------ Text block
But the South was at war, and the friends could not spend all of their days in illegal activities. Though the family does not know how long he was in Charleston, they do know that Jasper was sent into battle and wounded badly. After he had been in the hospital for several weeks, Confederate officers decided to send Jasper home, one less mouth to feed and one less crippled soldier in a hospital bed. His friend knew that Jasper’s discharge was a bad sign; the officers thought he was going to die. He came to the hospital to say good-bye, bringing half of their money. Patiently his friend ripped open the lining of Jasper’s coat, stuffed the dollars inside and sewed it up again. He prayed that his friend would die at home, not on the train, and that his family would find the lump in the coat.
Jasper’s grandson Martin told the next part of the story:
The train crews lifted my grandfather off one bumpy, crowded train and onto the next. Finally Jasper got to the village of Walhalla, South Carolina, the end of the railroad. It was about forty miles to his home in the mountains. No one in the family knew he had been wounded; no one knew that he had been sent home to die. He lay on the station platform in Walhalla two whole days, begging anyone to take him home or to get word to his family that he was there. Finally a black man, a former slave who had bought his freedom, an old man who hauled freight in a horse and wagon, put Jasper in his wagon and took him the two-day journey home. When they got to the little stream beside his house Jasper called to his wife, my grandmother Jeanette, I’m home. Bring clean clothes and towels and soap but don’t come near me.
Caked with blood and pus and the lice that spread from soldier to soldier, he warned her, I’m lousy. Don’t come. Throw my clean clothes across the creek.
And my grandmother did just that. The old man gently undressed and bathed my grandfather there in the stream, dressed him in clean clothes and took him home. Carried him across the creek and up to the house in his arms. My grandmother lived way up in the hills and had seen very few black people. But that sight, of the old black man carrying her young husband across the creek, made an impression on her.
She never allowed any of her children, any of her family, any of her grandchildren, to be rude or discourteous to a black person. Ever. Even, Martin recalled, when an African American woman sometimes helped out with family chores in exchange for food:
To us children, that woman was a bit odd, a bit strange. And the other children of the village would make fun of her and laugh at her. We never did, because we knew that my grandmother, and my mother, would not stand for it.
2
The South, as we know, lost the Civil War. Jasper’s pile of Confederate money was worthless; Martin remembered playing with it when he was a little boy. But his grandfather recovered from his wounds and was rich in children and grandchildren and a little farm of his own.
Julia, one of Jasper’s daughters, grew up on that farm. When she married, she moved with her husband, Harvey, to the small town of Seneca, South Carolina. On June 29, 1901, their first child was born and they named him Jasper Martin. Harvey worked in the cotton mill in Seneca, on the railroad, in a store, any work that he could find to support his growing family. One of Martin’s little sisters died before she was a year old. But he, Liz, Grace, Leonard, and Dick needed food and clothing and shoes when the summer barefoot season was over and school started for another year.
------------
Task goal - Reproduce the stretch of the Jasper family story from "Caked with blood" through "impression on her.". The data comes from a separate, unrelated source.
------ Dataset content
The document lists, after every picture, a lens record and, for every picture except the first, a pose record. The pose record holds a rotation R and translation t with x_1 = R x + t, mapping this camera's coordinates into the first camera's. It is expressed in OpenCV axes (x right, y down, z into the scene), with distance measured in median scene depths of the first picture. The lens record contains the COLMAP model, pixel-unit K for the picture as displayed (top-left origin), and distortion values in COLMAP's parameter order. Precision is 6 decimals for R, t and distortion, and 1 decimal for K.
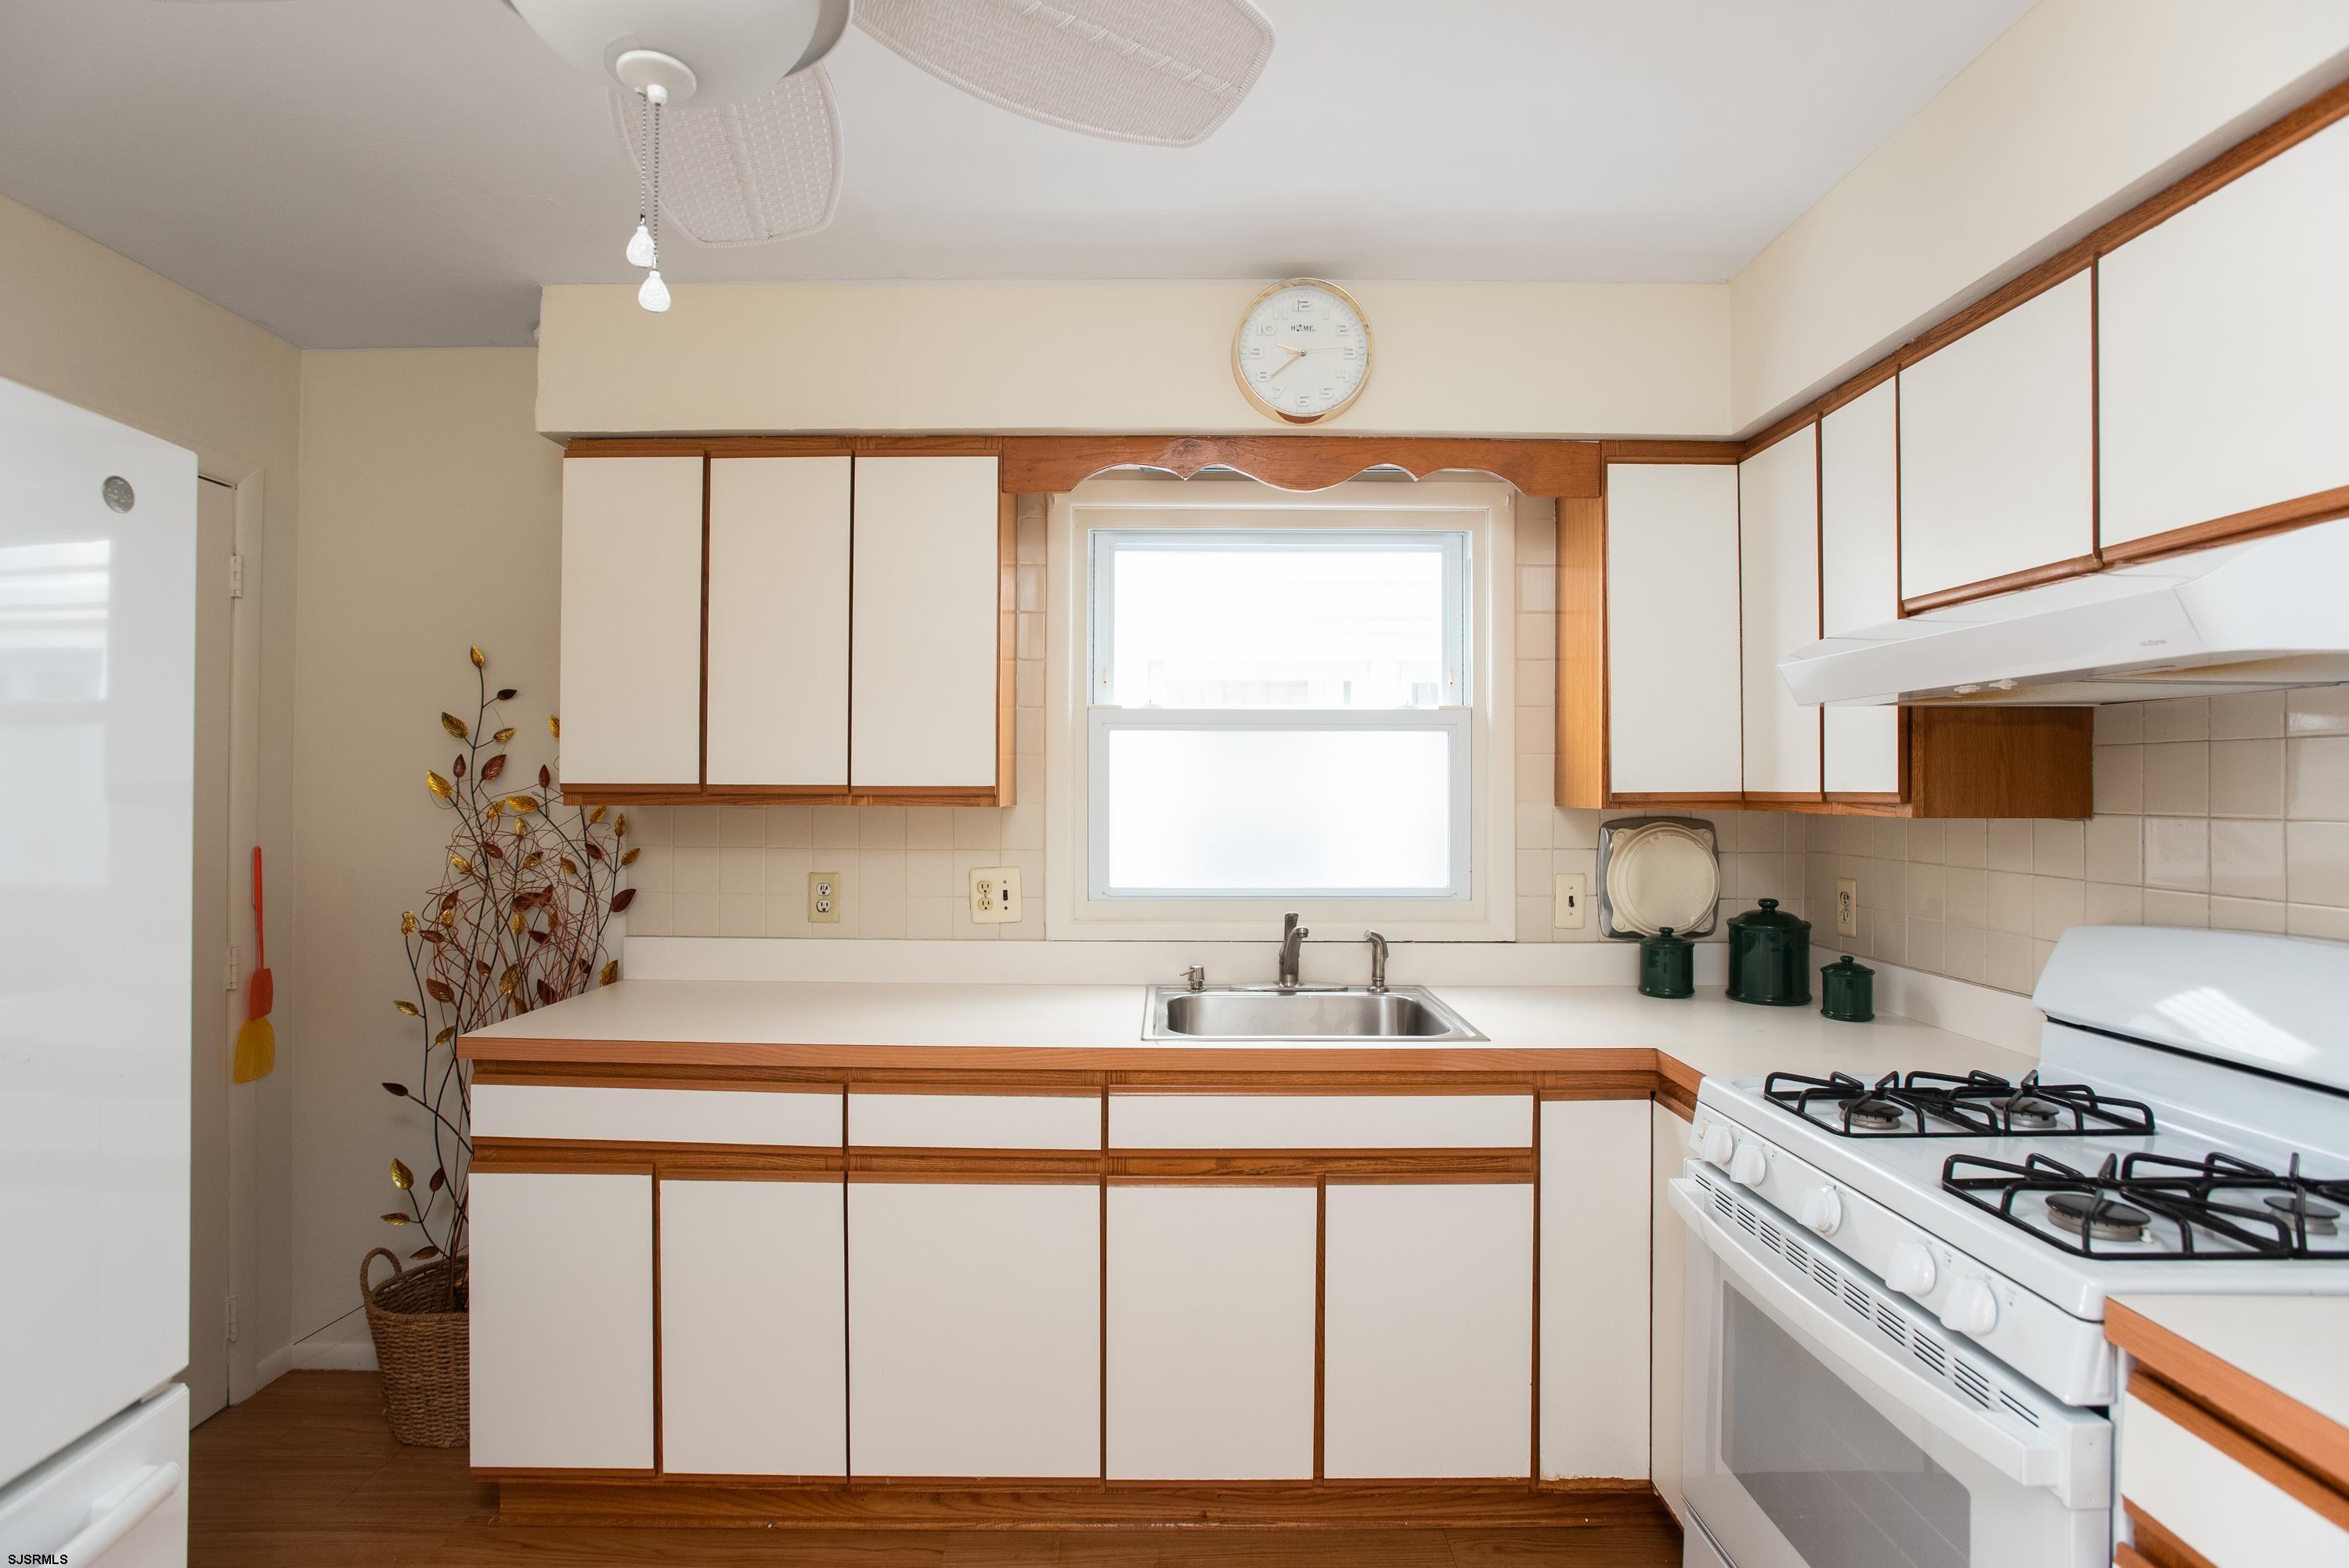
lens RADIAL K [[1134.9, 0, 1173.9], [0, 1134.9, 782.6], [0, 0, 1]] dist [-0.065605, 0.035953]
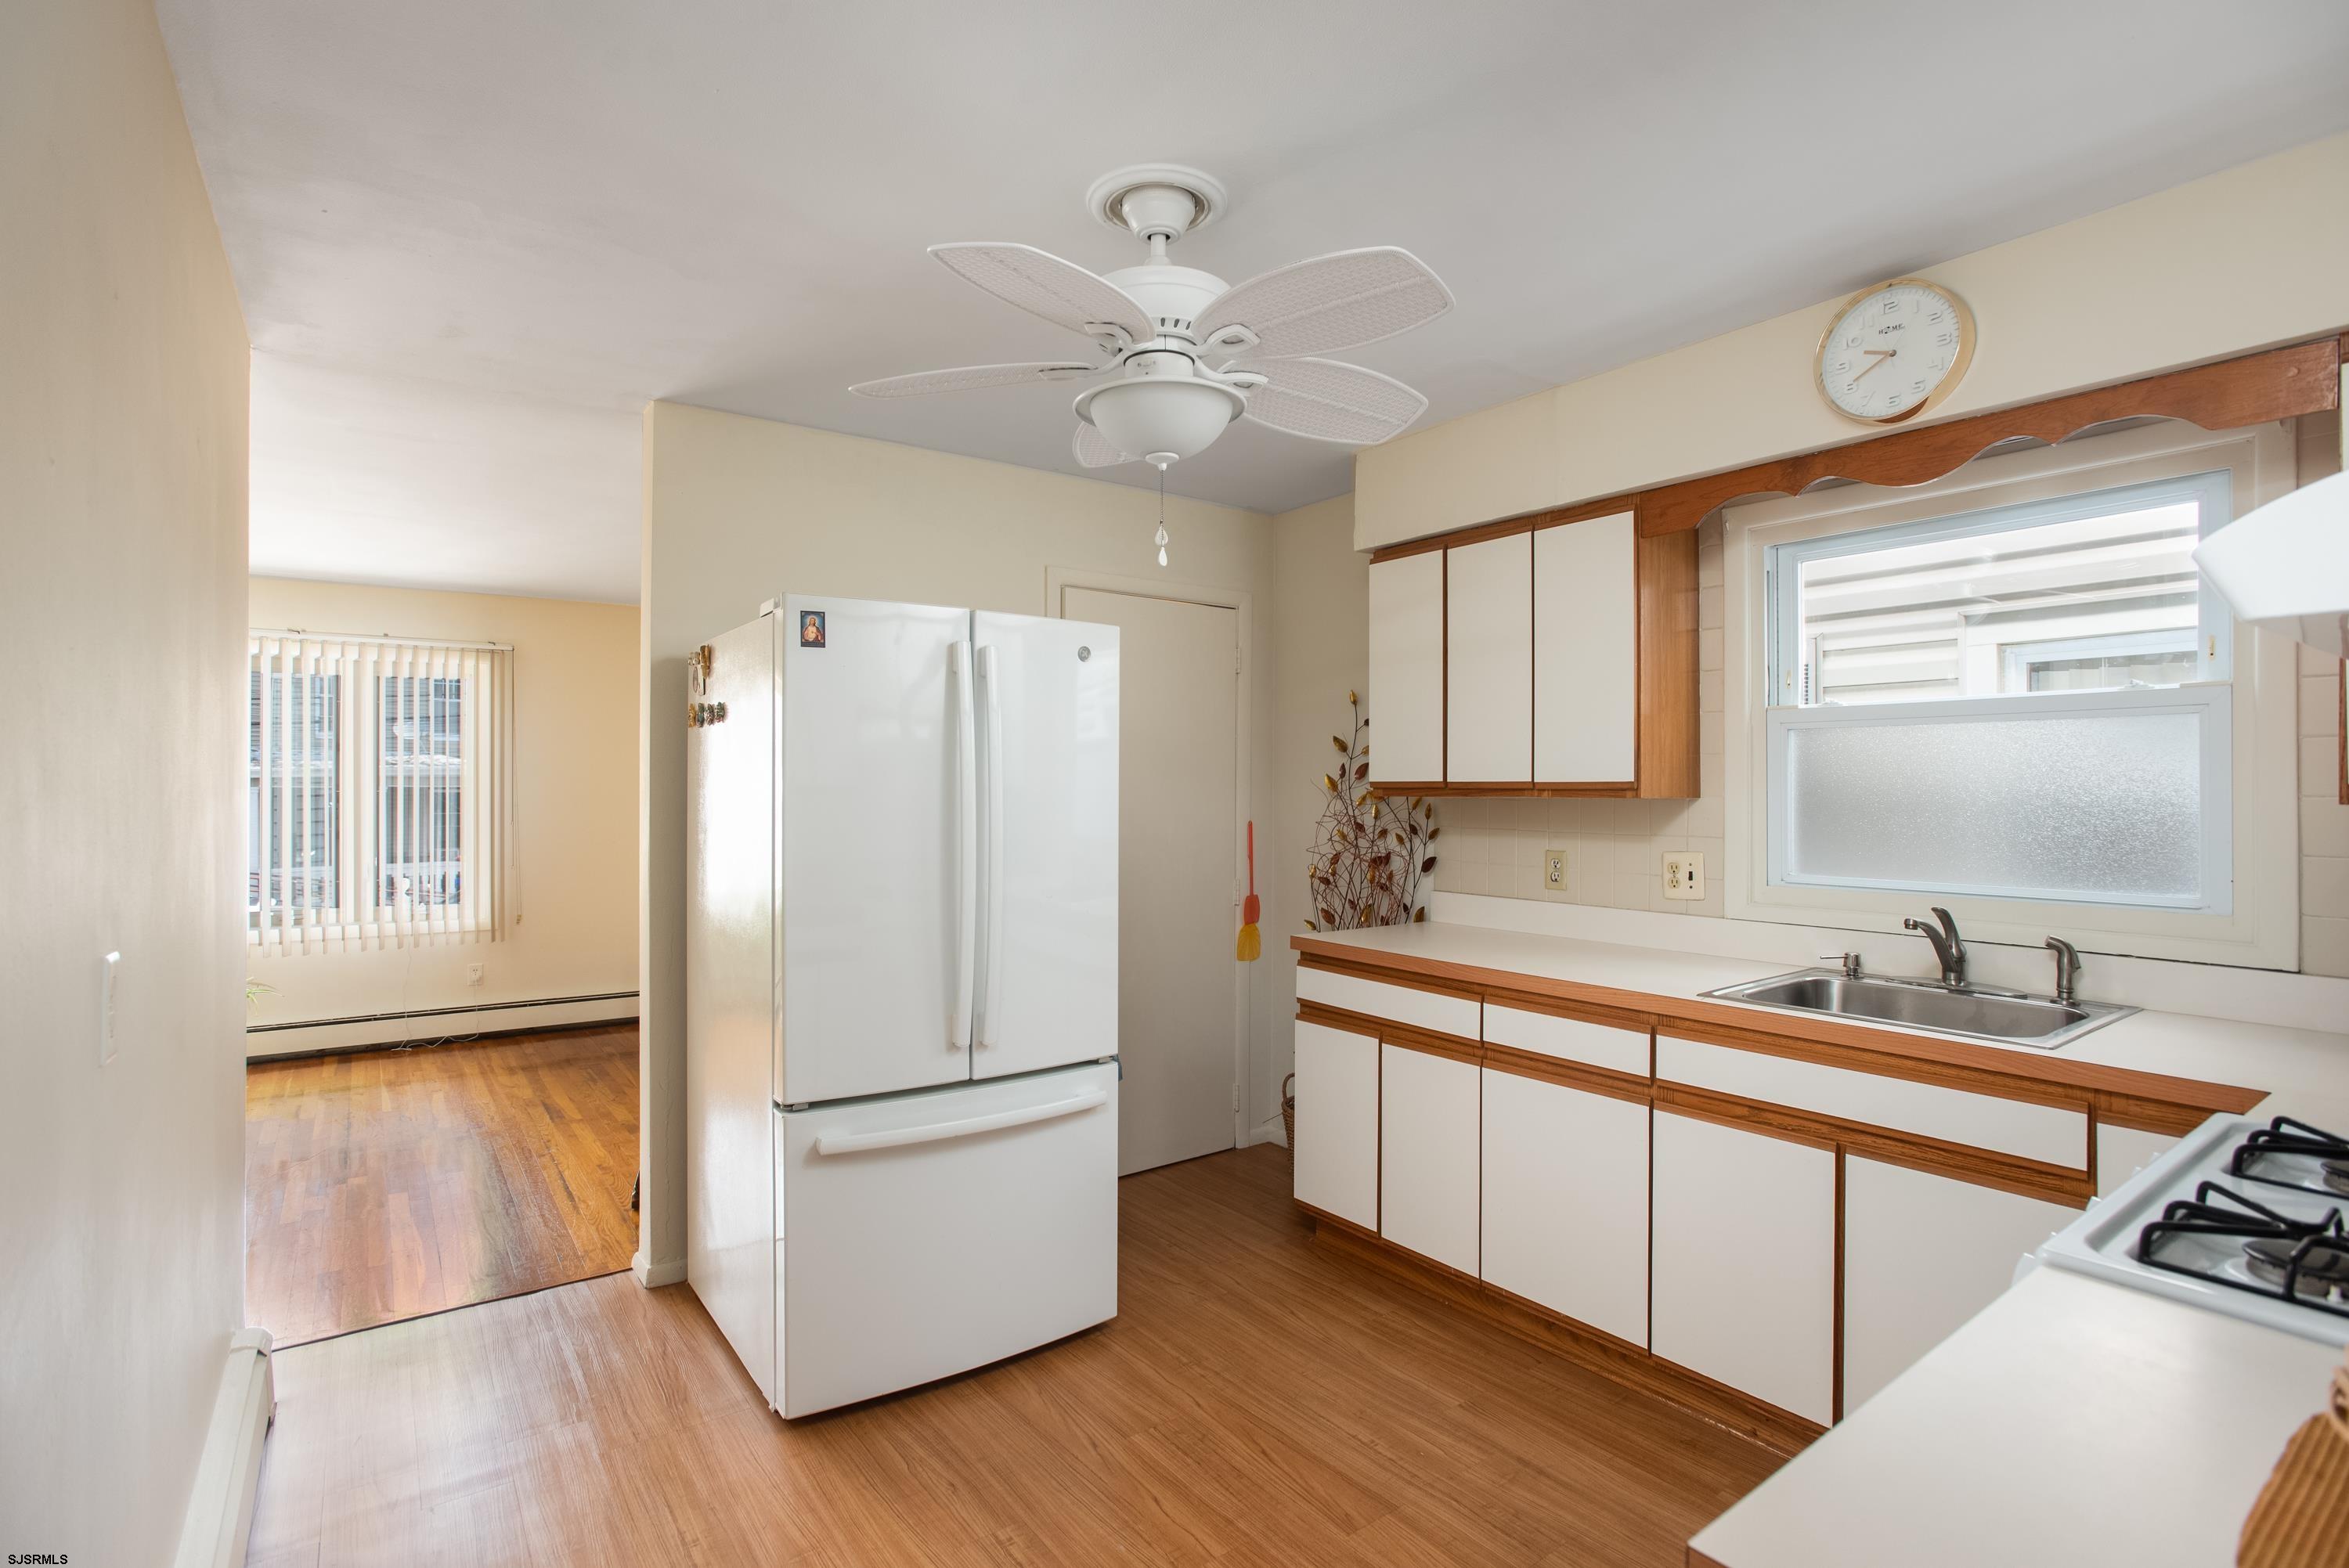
------------
Task response -
Caked with blood and pus and the lice that spread from soldier to soldier, he warned her, I’m lousy. Don’t come. Throw my clean clothes across the creek.
And my grandmother did just that. The old man gently undressed and bathed my grandfather there in the stream, dressed him in clean clothes and took him home. Carried him across the creek and up to the house in his arms. My grandmother lived way up in the hills and had seen very few black people. But that sight, of the old black man carrying her young husband across the creek, made an impression on her.